**Exercise aim**
Copy out the lines of the material that include the string "Washing".

**The input**
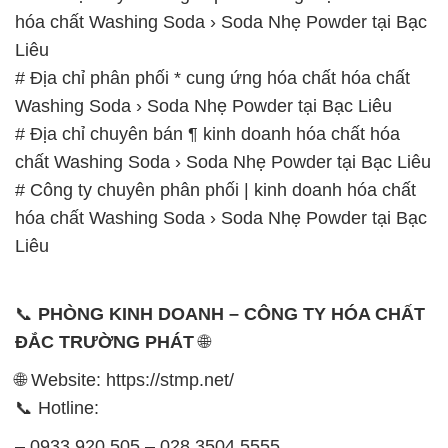
# Địa chỉ chuyên bán ¶ kinh doanh hóa chất hóa
chất Washing Soda › Soda Nhẹ Powder tại Bạc Liêu
# Công ty chuyên phân phối | kinh doanh hóa chất
hóa chất Washing Soda › Soda Nhẹ Powder tại Bạc
Liêu
📞
PHÒNG KINH DOANH – CÔNG TY HÓA CHẤT
ĐẮC TRƯỜNG PHÁT
🌐
🌐 Website: https://stmp.net/
📞 Hotline:
– 0933.920.505 – 028.3504.5555
– 028.3756.1835 – 028.3756.1840 –
028.3756.1841- 028.3756.1842
– 0932.660.696 – 0901.326.566 – 0906.387.866 –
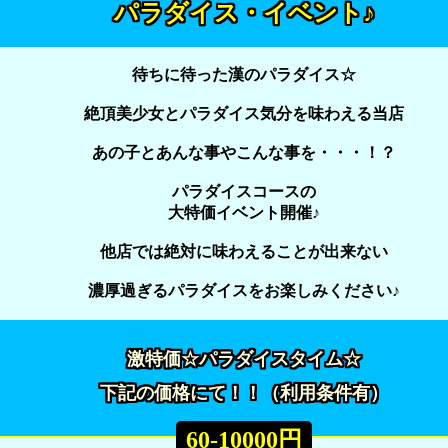
パラダイス・イベント♪
待ちに待った漢のパラダイス☆
絶頂美少女とパラダイス気分を味わえる当店
あの子とあんな事やこんな事を・・・！？
パラダイスコースの
大特価イベント開催♪
他店では絶対に味わえることが出来ない
濃厚過ぎるパラダイスをお楽しみください♪
激特価☆パラダイスタイム☆
下記の価格にて！！（利用条件有）
60-10000円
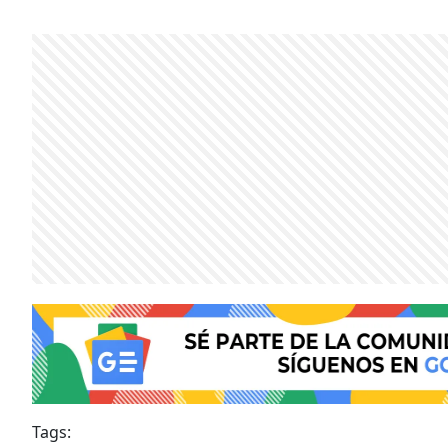
Tags:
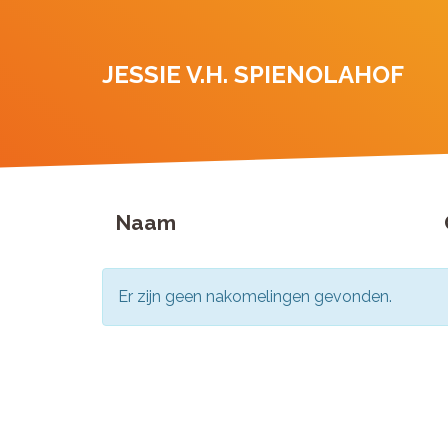
JESSIE V.H. SPIENOLAHOF
Naam
Er zijn geen nakomelingen gevonden.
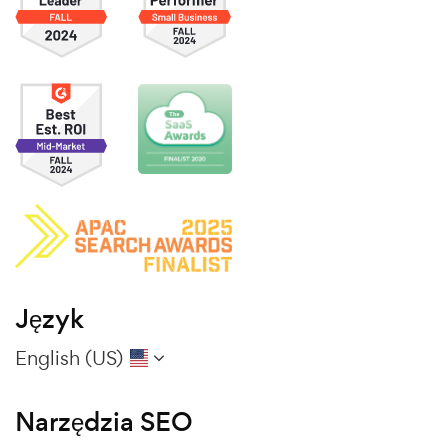
Język
English (US)
Narzędzia SEO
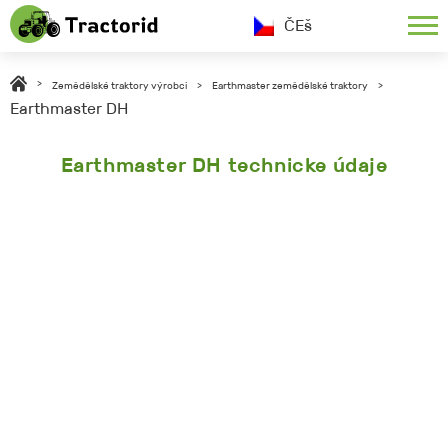
ČEš
>
Zemědělské traktory výrobci
>
Earthmaster zemědělské traktory
>
Earthmaster DH
Earthmaster DH technicke údaje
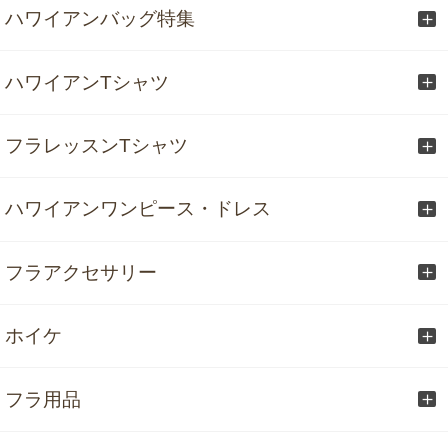
ハワイアンバッグ特集
ハワイアンTシャツ
フラレッスンTシャツ
ハワイアンワンピース・ドレス
フラアクセサリー
ホイケ
フラ用品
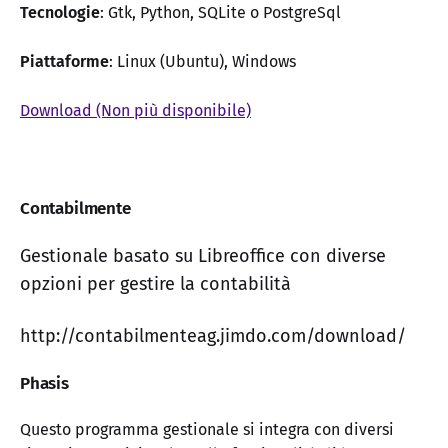
Tecnologie
: Gtk, Python, SQLite o PostgreSql
Piattaforme
: Linux (Ubuntu), Windows
Download (Non più disponibile)
Contabilmente
Gestionale basato su Libreoffice con diverse
opzioni per gestire la contabilità
http://contabilmenteag.jimdo.com/download/
Phasis
Questo programma gestionale si integra con diversi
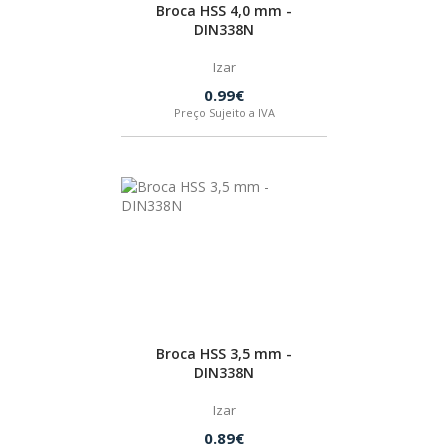
Broca HSS 4,0 mm -
DIN338N
Izar
0.99€
Preço Sujeito a IVA
Broca HSS 3,5 mm -
DIN338N
Izar
0.89€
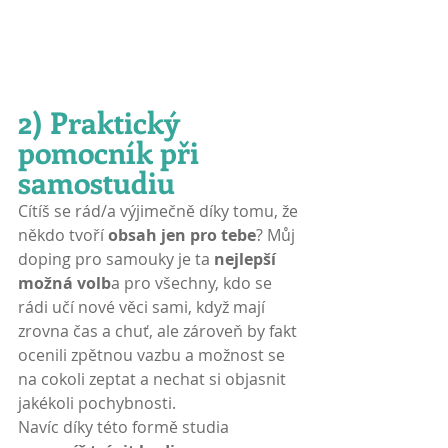
2) Praktický 
pomocník při 
samostudiu
Cítíš se rád/a výjimečně díky tomu, že 
někdo tvoří 
obsah jen pro tebe
? Můj 
doping pro samouky je ta 
nejlepší 
možná volb
a pro všechny, kdo se 
rádi učí nové věci sami, když mají 
zrovna čas a chuť, ale zároveň by fakt 
ocenili zpětnou vazbu a možnost se 
na cokoli zeptat a nechat si objasnit 
jakékoli pochybnosti.
Navíc díky této formě studia 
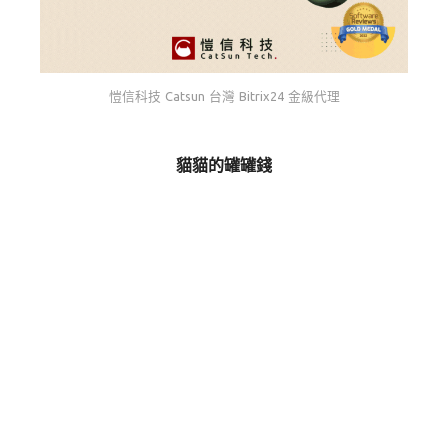
愷信科技 Catsun 台灣 Bitrix24 金級代理
貓貓的罐罐錢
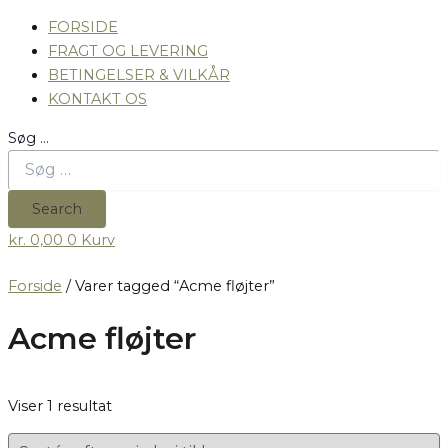
FORSIDE
FRAGT OG LEVERING
BETINGELSER & VILKÅR
KONTAKT OS
Søg …
Search
kr.
0,00
0
Kurv
Forside
/ Varer tagged “Acme fløjter”
Acme fløjter
Viser 1 resultat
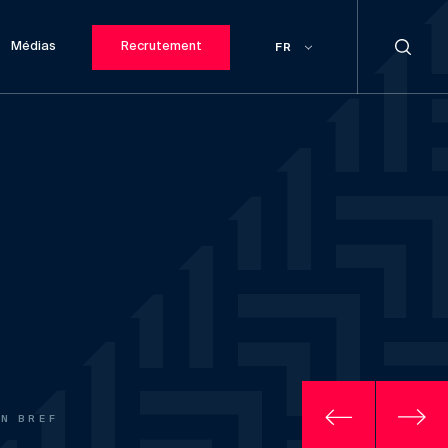
Médias
Recrutement
FR
EN BREF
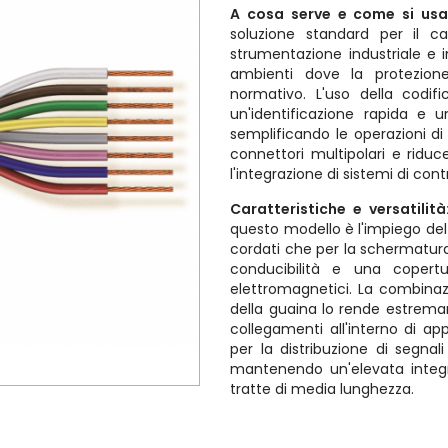
A cosa serve e come si us
soluzione standard per il cab
strumentazione industriale e 
ambienti dove la protezion
normativo. L'uso della codif
un'identificazione rapida e 
semplificando le operazioni d
connettori multipolari e riduce
l'integrazione di sistemi di cont
Caratteristiche e versatilità
questo modello è l'impiego del
cordati che per la schermatura
conducibilità e una copertu
elettromagnetici. La combinazi
della guaina lo rende estrema
collegamenti all'interno di a
per la distribuzione di segnal
mantenendo un'elevata integr
tratte di media lunghezza.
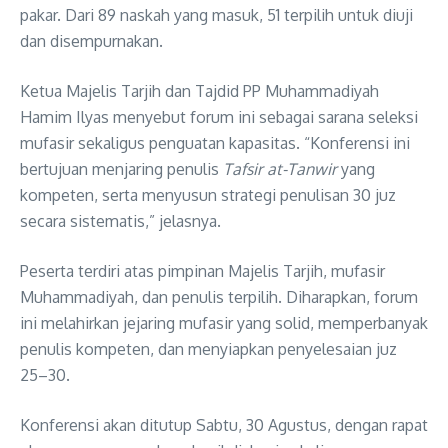
pakar. Dari 89 naskah yang masuk, 51 terpilih untuk diuji
dan disempurnakan.
Ketua Majelis Tarjih dan Tajdid PP Muhammadiyah
Hamim Ilyas menyebut forum ini sebagai sarana seleksi
mufasir sekaligus penguatan kapasitas. “Konferensi ini
bertujuan menjaring penulis
Tafsir at-Tanwir
yang
kompeten, serta menyusun strategi penulisan 30 juz
secara sistematis,” jelasnya.
Peserta terdiri atas pimpinan Majelis Tarjih, mufasir
Muhammadiyah, dan penulis terpilih. Diharapkan, forum
ini melahirkan jejaring mufasir yang solid, memperbanyak
penulis kompeten, dan menyiapkan penyelesaian juz
25–30.
Konferensi akan ditutup Sabtu, 30 Agustus, dengan rapat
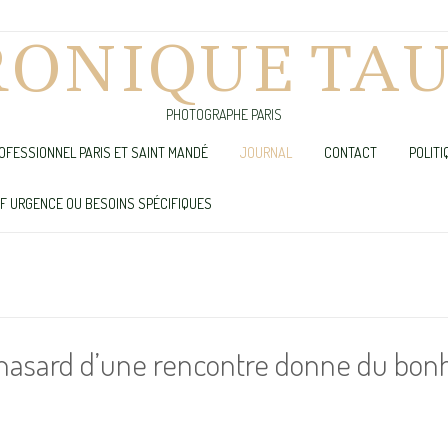
RONIQUE TAU
PHOTOGRAPHE PARIS
OFESSIONNEL PARIS ET SAINT MANDÉ
JOURNAL
CONTACT
POLITI
UF URGENCE OU BESOINS SPÉCIFIQUES
hasard d’une rencontre donne du bon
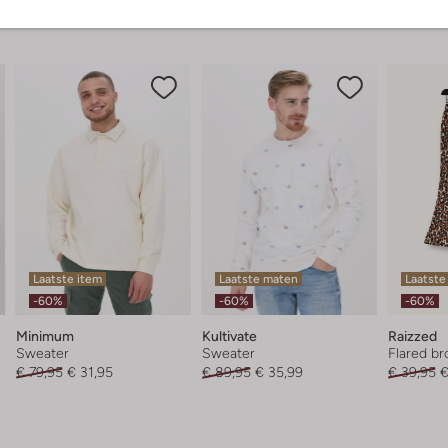
Laatste item
Laatste maten
Laatste
-60%
-60%
-60%
Minimum
Kultivate
Raizzed
Sweater
Sweater
Flared br
€ 79,95
€ 31,95
€ 89,95
€ 35,99
€ 39,95
€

**Exercise response**
chất Washing Soda › Soda Nhẹ Powder tại Bạc Liêu
hóa chất Washing Soda › Soda Nhẹ Powder tại Bạc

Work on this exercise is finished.